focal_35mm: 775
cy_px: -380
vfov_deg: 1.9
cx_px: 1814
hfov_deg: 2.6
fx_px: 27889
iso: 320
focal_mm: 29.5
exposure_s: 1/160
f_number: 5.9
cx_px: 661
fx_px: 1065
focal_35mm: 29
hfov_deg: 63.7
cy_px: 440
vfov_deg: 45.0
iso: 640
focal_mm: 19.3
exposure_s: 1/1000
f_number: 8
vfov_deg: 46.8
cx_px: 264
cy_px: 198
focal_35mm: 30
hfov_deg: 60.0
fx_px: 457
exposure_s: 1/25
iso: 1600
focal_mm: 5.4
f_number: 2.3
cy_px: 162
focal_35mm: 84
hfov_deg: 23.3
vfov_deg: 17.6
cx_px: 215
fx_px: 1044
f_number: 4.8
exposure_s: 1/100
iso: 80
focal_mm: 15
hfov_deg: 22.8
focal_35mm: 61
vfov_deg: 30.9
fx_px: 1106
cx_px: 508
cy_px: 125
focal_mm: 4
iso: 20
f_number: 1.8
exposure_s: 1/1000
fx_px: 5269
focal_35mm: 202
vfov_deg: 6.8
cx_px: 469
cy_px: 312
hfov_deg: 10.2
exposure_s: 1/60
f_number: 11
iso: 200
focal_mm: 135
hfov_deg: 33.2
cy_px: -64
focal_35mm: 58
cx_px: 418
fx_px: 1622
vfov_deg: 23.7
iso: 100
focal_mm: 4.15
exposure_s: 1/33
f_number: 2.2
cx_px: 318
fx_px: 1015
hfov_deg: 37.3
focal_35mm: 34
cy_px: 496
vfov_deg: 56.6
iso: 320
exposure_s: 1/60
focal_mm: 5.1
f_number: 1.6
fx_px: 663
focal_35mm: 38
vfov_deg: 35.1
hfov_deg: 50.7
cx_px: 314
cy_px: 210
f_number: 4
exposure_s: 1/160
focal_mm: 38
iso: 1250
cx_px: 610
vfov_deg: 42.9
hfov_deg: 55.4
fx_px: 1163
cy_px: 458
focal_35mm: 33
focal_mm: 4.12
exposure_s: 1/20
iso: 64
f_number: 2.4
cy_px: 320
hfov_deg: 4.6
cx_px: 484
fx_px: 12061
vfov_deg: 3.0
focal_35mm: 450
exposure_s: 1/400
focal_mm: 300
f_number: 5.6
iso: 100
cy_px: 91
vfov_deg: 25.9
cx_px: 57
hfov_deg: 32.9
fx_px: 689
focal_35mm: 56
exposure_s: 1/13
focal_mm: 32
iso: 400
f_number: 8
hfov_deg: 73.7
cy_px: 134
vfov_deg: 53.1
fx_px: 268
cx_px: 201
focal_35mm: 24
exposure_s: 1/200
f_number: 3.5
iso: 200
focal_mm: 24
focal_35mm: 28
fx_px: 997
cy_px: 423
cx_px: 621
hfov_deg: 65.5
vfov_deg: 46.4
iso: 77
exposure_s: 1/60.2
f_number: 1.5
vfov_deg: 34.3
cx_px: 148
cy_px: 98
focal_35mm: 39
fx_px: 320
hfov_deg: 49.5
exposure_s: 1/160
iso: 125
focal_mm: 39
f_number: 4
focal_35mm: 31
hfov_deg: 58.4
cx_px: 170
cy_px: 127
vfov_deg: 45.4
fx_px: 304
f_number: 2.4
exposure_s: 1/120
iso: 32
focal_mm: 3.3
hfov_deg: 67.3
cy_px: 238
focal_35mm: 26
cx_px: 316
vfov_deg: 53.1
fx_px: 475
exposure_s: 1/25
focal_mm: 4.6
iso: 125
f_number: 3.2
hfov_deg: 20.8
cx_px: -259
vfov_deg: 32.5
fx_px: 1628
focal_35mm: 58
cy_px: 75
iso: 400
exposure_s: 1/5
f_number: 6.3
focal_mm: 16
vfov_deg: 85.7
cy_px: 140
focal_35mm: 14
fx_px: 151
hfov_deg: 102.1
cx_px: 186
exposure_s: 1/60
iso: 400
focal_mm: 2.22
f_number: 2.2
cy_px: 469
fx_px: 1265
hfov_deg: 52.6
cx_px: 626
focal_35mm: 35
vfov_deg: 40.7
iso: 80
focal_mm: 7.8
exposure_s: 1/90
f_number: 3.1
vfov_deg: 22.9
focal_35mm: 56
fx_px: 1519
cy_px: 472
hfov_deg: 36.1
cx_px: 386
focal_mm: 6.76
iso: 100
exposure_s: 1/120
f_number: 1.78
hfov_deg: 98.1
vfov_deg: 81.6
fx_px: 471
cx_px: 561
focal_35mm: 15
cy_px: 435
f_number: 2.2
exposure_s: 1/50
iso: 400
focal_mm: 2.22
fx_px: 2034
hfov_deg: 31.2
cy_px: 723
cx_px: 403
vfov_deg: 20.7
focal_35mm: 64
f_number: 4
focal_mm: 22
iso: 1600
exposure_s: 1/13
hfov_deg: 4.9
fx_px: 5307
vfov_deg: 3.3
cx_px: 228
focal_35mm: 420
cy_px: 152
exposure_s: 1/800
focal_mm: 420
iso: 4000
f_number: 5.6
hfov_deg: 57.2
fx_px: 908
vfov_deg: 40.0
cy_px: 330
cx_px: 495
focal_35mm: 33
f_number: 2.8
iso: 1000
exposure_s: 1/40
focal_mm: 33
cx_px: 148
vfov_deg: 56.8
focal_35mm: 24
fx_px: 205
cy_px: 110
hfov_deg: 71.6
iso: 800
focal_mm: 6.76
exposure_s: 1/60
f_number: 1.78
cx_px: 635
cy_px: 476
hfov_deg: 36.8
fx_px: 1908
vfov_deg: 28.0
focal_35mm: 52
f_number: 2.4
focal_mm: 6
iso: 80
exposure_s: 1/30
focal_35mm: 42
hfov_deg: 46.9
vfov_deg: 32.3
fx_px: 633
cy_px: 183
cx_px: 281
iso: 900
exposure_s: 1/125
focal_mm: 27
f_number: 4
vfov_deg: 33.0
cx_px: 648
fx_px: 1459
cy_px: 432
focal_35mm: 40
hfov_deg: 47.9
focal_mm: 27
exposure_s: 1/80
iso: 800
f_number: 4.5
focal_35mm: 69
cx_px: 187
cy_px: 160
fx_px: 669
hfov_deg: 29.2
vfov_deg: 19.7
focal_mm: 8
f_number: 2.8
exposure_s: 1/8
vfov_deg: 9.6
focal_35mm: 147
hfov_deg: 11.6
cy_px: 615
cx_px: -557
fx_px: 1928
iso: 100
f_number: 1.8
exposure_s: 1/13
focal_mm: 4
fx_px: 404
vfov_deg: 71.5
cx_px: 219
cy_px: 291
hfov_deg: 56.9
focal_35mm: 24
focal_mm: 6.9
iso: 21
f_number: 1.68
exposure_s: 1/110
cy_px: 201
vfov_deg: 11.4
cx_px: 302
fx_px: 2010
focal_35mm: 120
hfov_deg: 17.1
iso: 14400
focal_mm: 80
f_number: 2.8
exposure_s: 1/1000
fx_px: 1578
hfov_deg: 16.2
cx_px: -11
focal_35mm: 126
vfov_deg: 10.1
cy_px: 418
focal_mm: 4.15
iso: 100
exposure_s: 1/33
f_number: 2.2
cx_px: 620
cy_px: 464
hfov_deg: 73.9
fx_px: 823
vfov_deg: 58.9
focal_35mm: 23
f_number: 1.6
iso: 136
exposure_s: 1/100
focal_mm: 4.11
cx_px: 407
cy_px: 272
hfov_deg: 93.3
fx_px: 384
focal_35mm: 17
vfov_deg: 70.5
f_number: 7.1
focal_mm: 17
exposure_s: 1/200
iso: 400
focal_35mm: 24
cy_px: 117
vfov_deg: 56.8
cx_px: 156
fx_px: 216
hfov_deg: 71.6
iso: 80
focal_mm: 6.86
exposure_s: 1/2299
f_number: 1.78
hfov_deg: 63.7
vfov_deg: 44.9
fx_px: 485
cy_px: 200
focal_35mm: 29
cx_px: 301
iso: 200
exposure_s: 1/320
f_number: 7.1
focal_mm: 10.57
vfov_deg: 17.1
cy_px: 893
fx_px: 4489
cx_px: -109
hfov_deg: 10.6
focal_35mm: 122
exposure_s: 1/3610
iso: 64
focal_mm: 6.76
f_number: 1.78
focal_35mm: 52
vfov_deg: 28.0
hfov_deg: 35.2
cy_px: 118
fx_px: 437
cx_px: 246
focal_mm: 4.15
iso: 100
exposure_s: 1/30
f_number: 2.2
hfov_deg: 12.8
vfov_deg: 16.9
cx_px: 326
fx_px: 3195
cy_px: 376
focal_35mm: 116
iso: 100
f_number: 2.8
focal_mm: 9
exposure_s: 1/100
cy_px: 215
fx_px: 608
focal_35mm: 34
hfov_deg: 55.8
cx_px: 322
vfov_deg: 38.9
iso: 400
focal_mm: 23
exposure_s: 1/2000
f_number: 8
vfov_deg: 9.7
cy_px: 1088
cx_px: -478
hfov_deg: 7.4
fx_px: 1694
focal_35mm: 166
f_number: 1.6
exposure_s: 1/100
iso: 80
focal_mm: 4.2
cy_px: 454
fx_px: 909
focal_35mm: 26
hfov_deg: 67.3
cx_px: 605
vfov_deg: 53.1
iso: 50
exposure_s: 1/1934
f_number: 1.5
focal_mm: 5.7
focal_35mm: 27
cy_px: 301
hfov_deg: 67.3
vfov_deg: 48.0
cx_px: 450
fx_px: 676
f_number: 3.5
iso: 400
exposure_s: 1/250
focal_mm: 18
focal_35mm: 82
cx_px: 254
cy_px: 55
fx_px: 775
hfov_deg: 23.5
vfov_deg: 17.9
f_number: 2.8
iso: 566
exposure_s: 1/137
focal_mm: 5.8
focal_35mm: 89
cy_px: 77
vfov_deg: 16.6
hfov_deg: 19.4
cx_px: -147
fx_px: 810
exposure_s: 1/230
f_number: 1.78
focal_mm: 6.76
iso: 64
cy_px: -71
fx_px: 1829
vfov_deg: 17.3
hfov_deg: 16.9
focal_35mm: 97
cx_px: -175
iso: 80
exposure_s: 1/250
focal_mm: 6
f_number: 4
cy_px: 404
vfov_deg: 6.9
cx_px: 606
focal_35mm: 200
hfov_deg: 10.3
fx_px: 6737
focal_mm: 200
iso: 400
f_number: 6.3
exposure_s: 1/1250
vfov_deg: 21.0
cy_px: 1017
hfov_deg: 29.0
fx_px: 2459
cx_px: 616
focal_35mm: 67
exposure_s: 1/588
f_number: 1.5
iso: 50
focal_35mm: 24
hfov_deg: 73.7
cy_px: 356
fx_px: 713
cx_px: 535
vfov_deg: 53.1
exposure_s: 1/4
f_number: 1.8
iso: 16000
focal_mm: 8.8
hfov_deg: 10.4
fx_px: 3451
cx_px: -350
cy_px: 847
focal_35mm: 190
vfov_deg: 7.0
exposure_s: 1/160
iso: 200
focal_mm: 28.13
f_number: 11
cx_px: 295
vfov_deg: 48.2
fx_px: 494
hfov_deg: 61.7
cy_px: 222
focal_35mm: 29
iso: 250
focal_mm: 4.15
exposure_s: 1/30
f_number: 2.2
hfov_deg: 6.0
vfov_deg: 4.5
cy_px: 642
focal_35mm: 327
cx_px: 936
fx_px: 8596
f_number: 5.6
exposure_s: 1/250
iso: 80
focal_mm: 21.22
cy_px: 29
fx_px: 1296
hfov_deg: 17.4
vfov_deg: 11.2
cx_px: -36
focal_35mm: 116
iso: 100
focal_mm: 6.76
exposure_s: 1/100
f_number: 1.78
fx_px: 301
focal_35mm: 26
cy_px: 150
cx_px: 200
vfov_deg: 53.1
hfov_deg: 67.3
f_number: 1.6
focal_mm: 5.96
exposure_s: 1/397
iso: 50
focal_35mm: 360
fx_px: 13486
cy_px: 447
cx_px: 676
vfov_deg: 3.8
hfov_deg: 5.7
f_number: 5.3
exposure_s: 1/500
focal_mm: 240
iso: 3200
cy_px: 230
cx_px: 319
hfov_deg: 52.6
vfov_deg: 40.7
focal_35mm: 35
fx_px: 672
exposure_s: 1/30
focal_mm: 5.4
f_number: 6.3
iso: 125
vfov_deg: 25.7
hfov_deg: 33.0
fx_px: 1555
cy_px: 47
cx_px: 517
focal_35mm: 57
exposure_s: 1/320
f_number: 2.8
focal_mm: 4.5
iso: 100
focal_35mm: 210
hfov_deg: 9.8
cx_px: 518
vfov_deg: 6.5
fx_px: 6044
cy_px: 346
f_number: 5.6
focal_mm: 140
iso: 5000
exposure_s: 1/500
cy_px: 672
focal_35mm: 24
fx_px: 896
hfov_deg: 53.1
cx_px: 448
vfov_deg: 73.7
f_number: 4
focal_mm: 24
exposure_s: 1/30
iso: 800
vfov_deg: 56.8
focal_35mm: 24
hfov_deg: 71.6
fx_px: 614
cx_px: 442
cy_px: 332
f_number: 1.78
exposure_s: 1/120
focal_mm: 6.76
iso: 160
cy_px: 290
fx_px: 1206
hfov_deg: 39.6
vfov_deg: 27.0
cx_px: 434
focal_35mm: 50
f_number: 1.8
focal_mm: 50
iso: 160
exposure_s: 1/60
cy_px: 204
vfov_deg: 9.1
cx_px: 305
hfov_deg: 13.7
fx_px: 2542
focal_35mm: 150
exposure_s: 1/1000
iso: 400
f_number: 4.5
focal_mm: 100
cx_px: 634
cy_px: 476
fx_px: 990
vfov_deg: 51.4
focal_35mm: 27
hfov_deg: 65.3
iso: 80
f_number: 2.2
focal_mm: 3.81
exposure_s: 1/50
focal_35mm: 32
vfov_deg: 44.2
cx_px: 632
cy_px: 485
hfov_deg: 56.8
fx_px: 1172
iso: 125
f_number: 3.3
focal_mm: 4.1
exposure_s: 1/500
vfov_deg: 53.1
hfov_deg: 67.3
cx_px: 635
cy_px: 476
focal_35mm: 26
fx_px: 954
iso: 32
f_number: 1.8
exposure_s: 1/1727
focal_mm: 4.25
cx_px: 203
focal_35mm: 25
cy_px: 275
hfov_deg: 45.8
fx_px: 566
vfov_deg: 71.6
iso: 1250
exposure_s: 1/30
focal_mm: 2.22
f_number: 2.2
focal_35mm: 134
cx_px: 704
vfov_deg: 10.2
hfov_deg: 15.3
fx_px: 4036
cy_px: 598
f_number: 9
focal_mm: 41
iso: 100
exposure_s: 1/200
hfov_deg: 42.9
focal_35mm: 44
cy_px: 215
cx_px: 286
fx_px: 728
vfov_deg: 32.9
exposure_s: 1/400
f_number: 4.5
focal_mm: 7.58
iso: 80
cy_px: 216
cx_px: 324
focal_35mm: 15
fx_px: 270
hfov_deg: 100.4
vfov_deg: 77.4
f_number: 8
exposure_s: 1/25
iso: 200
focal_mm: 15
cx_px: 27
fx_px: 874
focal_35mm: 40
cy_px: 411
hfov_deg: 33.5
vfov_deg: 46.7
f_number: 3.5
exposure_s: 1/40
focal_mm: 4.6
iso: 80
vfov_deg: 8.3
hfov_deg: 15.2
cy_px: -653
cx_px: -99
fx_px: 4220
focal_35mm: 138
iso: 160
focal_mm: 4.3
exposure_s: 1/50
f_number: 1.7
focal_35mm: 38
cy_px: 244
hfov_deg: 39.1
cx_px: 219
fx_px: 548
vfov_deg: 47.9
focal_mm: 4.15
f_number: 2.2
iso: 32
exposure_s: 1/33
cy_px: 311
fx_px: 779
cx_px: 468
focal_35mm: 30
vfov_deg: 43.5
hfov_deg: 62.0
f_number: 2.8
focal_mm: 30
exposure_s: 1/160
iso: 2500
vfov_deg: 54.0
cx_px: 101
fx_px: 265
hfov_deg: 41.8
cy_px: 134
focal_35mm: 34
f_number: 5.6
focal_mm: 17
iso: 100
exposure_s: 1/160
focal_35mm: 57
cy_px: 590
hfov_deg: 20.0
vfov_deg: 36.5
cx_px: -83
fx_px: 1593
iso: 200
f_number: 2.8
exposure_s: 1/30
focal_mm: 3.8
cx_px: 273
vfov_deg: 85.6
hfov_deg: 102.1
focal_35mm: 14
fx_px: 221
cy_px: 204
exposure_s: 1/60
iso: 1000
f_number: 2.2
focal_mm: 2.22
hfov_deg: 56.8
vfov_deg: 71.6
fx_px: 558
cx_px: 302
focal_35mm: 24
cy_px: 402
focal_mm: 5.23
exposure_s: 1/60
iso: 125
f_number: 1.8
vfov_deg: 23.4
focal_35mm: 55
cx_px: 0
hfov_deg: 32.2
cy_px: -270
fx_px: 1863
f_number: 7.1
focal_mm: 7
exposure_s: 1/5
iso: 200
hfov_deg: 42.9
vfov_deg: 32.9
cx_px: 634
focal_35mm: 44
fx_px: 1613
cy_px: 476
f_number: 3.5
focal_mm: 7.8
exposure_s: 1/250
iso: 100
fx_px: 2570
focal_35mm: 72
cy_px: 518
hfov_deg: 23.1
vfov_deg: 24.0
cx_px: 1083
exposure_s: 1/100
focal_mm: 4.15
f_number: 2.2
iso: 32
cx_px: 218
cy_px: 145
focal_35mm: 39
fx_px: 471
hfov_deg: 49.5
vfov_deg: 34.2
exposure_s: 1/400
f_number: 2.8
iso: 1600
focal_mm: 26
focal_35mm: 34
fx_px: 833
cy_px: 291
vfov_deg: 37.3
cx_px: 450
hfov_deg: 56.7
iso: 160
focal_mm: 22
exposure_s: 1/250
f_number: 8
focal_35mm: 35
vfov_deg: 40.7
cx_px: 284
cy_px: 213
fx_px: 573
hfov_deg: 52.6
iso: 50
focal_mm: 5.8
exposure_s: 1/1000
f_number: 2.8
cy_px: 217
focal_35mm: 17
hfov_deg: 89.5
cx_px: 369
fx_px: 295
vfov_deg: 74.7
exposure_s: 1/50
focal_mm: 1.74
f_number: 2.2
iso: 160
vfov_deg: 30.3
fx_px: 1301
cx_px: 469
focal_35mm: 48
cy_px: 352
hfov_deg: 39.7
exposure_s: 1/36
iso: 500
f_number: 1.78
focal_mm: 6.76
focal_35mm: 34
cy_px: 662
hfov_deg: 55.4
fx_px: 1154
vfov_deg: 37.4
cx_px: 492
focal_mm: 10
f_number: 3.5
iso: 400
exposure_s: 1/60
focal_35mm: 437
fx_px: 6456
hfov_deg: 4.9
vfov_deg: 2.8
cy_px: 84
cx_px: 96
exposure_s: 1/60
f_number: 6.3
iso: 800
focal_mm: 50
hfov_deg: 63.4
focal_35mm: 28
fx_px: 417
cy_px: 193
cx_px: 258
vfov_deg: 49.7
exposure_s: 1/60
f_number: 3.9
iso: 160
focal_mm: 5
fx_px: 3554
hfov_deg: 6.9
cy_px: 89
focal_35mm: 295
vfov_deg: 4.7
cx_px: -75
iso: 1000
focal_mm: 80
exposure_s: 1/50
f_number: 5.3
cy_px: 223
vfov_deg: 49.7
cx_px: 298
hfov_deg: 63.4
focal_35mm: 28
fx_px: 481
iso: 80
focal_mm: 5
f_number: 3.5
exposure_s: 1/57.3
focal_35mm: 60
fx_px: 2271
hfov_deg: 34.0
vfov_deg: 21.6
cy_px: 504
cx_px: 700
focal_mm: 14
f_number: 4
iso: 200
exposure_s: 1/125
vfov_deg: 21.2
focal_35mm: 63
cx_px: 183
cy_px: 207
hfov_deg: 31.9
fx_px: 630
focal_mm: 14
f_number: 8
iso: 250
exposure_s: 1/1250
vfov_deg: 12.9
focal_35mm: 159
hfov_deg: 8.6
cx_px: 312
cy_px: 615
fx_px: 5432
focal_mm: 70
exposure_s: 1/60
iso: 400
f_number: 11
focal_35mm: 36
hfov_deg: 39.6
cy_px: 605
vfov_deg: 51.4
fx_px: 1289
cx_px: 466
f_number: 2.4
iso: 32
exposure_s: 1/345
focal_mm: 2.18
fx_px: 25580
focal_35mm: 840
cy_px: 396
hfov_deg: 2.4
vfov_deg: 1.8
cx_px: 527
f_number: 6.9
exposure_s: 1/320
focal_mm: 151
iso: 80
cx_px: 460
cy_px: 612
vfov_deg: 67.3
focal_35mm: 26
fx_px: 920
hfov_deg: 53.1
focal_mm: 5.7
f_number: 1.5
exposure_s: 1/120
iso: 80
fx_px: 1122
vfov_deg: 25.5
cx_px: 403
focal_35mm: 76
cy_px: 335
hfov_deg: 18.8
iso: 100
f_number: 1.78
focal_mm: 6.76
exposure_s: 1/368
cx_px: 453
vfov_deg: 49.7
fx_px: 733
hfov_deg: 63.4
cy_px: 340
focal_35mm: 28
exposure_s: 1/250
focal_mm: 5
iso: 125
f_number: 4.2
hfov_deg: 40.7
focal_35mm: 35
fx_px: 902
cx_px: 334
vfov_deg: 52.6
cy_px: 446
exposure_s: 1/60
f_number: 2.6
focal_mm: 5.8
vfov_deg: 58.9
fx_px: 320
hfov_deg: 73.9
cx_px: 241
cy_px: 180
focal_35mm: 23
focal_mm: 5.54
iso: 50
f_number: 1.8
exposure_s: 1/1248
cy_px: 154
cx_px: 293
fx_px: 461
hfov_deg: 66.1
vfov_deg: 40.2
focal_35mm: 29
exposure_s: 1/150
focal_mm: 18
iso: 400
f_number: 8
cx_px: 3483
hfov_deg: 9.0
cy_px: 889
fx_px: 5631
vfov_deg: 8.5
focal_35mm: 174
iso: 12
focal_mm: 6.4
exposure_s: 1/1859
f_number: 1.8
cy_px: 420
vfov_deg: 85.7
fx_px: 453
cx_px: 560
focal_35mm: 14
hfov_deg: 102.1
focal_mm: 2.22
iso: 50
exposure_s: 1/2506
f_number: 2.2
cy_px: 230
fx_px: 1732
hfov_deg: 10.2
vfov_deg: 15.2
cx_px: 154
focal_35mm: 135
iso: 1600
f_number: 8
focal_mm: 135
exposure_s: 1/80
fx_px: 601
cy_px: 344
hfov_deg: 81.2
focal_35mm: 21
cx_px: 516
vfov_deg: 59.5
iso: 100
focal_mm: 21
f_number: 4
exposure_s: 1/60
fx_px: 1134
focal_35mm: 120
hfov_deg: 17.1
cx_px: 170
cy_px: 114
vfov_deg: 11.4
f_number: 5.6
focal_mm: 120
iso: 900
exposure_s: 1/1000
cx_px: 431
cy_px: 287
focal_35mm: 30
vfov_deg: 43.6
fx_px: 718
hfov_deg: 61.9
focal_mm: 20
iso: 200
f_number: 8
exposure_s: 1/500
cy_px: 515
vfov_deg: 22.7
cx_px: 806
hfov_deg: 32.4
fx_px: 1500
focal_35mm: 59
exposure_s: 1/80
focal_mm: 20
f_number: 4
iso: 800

• • • • • • •

### Exercise goal
In the data above, retype exactly and only the lines between the one holding "exposure_s: 1/345" and the one holding "vfov_deg: 15.2", inclusive.

### Exercise response
exposure_s: 1/345
focal_mm: 2.18
fx_px: 25580
focal_35mm: 840
cy_px: 396
hfov_deg: 2.4
vfov_deg: 1.8
cx_px: 527
f_number: 6.9
exposure_s: 1/320
focal_mm: 151
iso: 80
cx_px: 460
cy_px: 612
vfov_deg: 67.3
focal_35mm: 26
fx_px: 920
hfov_deg: 53.1
focal_mm: 5.7
f_number: 1.5
exposure_s: 1/120
iso: 80
fx_px: 1122
vfov_deg: 25.5
cx_px: 403
focal_35mm: 76
cy_px: 335
hfov_deg: 18.8
iso: 100
f_number: 1.78
focal_mm: 6.76
exposure_s: 1/368
cx_px: 453
vfov_deg: 49.7
fx_px: 733
hfov_deg: 63.4
cy_px: 340
focal_35mm: 28
exposure_s: 1/250
focal_mm: 5
iso: 125
f_number: 4.2
hfov_deg: 40.7
focal_35mm: 35
fx_px: 902
cx_px: 334
vfov_deg: 52.6
cy_px: 446
exposure_s: 1/60
f_number: 2.6
focal_mm: 5.8
vfov_deg: 58.9
fx_px: 320
hfov_deg: 73.9
cx_px: 241
cy_px: 180
focal_35mm: 23
focal_mm: 5.54
iso: 50
f_number: 1.8
exposure_s: 1/1248
cy_px: 154
cx_px: 293
fx_px: 461
hfov_deg: 66.1
vfov_deg: 40.2
focal_35mm: 29
exposure_s: 1/150
focal_mm: 18
iso: 400
f_number: 8
cx_px: 3483
hfov_deg: 9.0
cy_px: 889
fx_px: 5631
vfov_deg: 8.5
focal_35mm: 174
iso: 12
focal_mm: 6.4
exposure_s: 1/1859
f_number: 1.8
cy_px: 420
vfov_deg: 85.7
fx_px: 453
cx_px: 560
focal_35mm: 14
hfov_deg: 102.1
focal_mm: 2.22
iso: 50
exposure_s: 1/2506
f_number: 2.2
cy_px: 230
fx_px: 1732
hfov_deg: 10.2
vfov_deg: 15.2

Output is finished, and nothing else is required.